Sister Elsy Gaytan and Rafael Antonio Rivas, 15, share a laugh as they work in the fields at the Home of Divine Providence in Santa Tecla, El Salvador. Operated by the Carmelite Missionary Sisters of St. Therese, the home and its sustainable agricultural program serves 32 orphan children and teens and provides organic food to local consumers. (CNS photo/Edgar Romero)

SANTA TECLA, El Salvador (CNS) — Dressed in her brown habit, Sister Elsy Gaytan walks through a field among rows of cabbages, pointing to the crisp green crop sprouting from the earth.

“The motto of our institution is God will provide, and indeed He is providing,” she said.

Sister Elsy is the coordinator of Home of Divine Providence, an orphanage that has started a sustainable agriculture project that will feed not only the 32 children who live there, but also allow the Carmelite Missionary Sisters of St. Therese, who oversee the home, to reach local consumers with organic products.

The orphanage, located in Santa Tecla, about eight miles west of the Salvadoran capital of San Salvador, has been a haven for children since it was founded in 1984 by the order in the midst of the country’s civil war. The war ended in 1992, but the orphans kept coming.

Archbishop Oscar A. Romero, who was shot to death by assassins in 1980 for his vocal opposition to violence at the hands of the Salvadoran military, was one of the most enthusiastic supporters of the idea for the orphanage. He donated funds to build the institution that now encompasses a 12-acre compound.

“He gave us a check three days before he was murdered,” Sister Elsy told Catholic News Service.

The agriculture project started in July 2011 with funding from DKA Austria, a Catholic children’s movement, and technical support from the Foundation for Socio-Economic Development and Environmental Restoration.

The sisters had grown vegetables and raised animals for years, but the foundation’s experts convinced them that sustainable agriculture would be a better approach and encouraged the sisters to start applying organic production techniques. Good results have begun to show.

The sisters grow tomatoes, cabbages, carrots and other vegetables, and raise tilapia, rabbits, chickens, pigs, sheep and goats.

The foundation’s staff introduced three varieties of grass that provide high levels of protein, so the sheep reach the proper weight of 90 to 155 pounds for lamb production.

The nuns also are planning to acquire a machine to produce organic concentrate from corn, legumes and minerals to feed the goats and boost goat milk production by up to 80 percent.

The legumes enrich the soil with nitrogen, making it more productive, said Israel Morales, an agricultural engineer for the foundation.

“We re-integrated into the land the remains of what we grow or produce,” Morales said. “Even the chicken feathers enrich the soil.”

A biodigester, which breaks down organic material biologically in an oxygen-free tank, already is installed. It will produce methane gas from animal manure that can be used for cooking, saving the orphanage about 30 percent on its natural gas costs.

Pests are fought with plants that naturally repel insects. A variety of ants devours worms that attack tomato crops.

“We want to be self-sustaining and provide our children healthy and environmentally friendly food,” Sister Elsy said.

But self-sustainability has not been achieved yet.

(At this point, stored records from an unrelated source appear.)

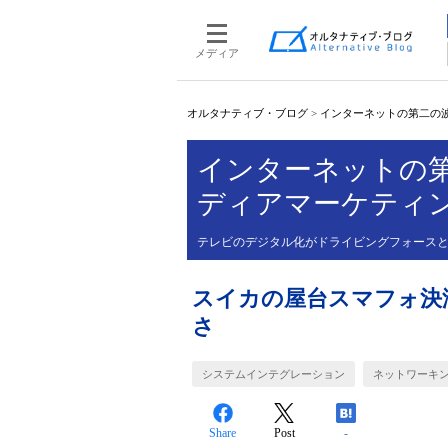
メディア
オルタナティブ・ブログ
>
インターネットの第二の
インターネットの
ディアマーケティ
テレビのデジタル化がドライビングフォース
スイカの屋台スマフォ決
さ
システムインテグレーション
ネットワーキ
Share
Post
-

Much of the food for the orphanage’s residents must be purchased with limited financial resources. Without donations from solidarity organizations, the orphanage would not survive, she said.

An important component of the project is the creation of the Organic Consumers Network, which seeks to spread the virtues of organic products and teach 100 families in the surrounding community the basic techniques of growing vegetables in their own gardens.

“Instead of roses or carnations, these families have grown at least a square meter with two or three vegetables,” Morales explained.

In El Salvador, production and trade of organic food are not widespread yet, but small farmers have slowly begun to break into the market. The sisters hope the orphanage joins them.

When not attending classes in the community school, the children immerse themselves in agricultural activities, learning how to grow vegetables or raise goats and rabbits.

“We also want to offer them ways of learning, so that we deliver good people to society,” she said.

Tania Perez, 15, came to the orphanage when she was 8 because her mother, an alcoholic, could not care for her, and her family was too poor to pay for schooling. Now she dreams of becoming a veterinarian.

“I think everything I’m learning here will help me for my future,” she said while taking a short break in the activity of the day: coffee picking.

In addition to orphans, the institution welcomes children at risk of falling into street crime in one of the most violent countries in the world.

Rafael Sandoval, 15, has lived at the orphanage since he was 6, an age at which he was already involved in gangs and without family support. Now he sees a brighter future and wants to become a biologist or a psychologist.

“Here we are learning to be someone in life,” he said.